Por Pablo Gamba
Escenas de simulación de guerra (Argentina, 2019), de Ernesto Baca, y Marta show (Argentina, 2018), documental dirigido por Malena Moffatt y Bruno López, estuvieron entre lo más destacado del primer programa de 2019 de Cine de Artistas, extensión del Doc Buenos Aires. Fue presentado del 1° al 3 de agosto en el Espacio de Arte de OSDE, en la ciudad sede del festival.
Baca es uno de los más destacados cineastas experimentales argentinos de la actualidad y un realizador que milita en la defensa de los formatos fílmicos, en particular del Super 8. Una singularidad de su obra es la cantidad de largometrajes que ha realizado, la mayoría concebidos para ser “cine en vivo”, lo que significa que ninguna proyección es igual a otra. Quizás Escenas de simulación de guerra sea la mejor de sus películas en este formato, aunque fue presentada en una versión digital en este programa de Cine de Artistas. Su aspiración a la trascendencia se evidencia en el uso de tres idiomas para los intertítulos y otros textos que aparecen la pantalla –inglés y francés, además de español–, lo cual también tiene justificación en lo que se relata en el film.

◆ **Objetivo del ejercicio**:
Según el texto sobre el programa Cine de Artistas, ¿en qué idiomas aparecen los intertítulos de Escenas de simulación de guerra? Responde brevemente, por favor. Las líneas no tienen relación con el texto.

◆ **Datos proporcionados**:
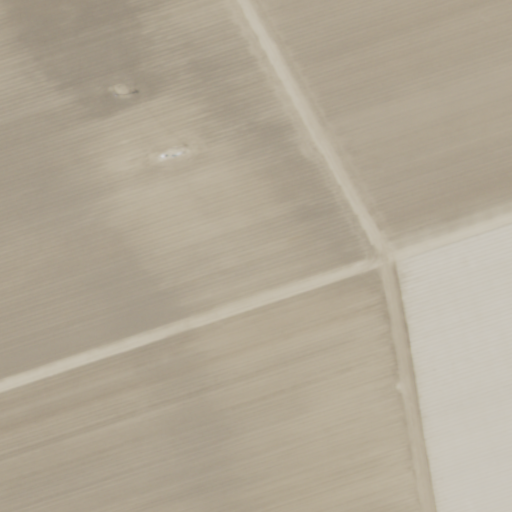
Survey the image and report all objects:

◆ **Respuesta completa**:
En inglés, francés y español.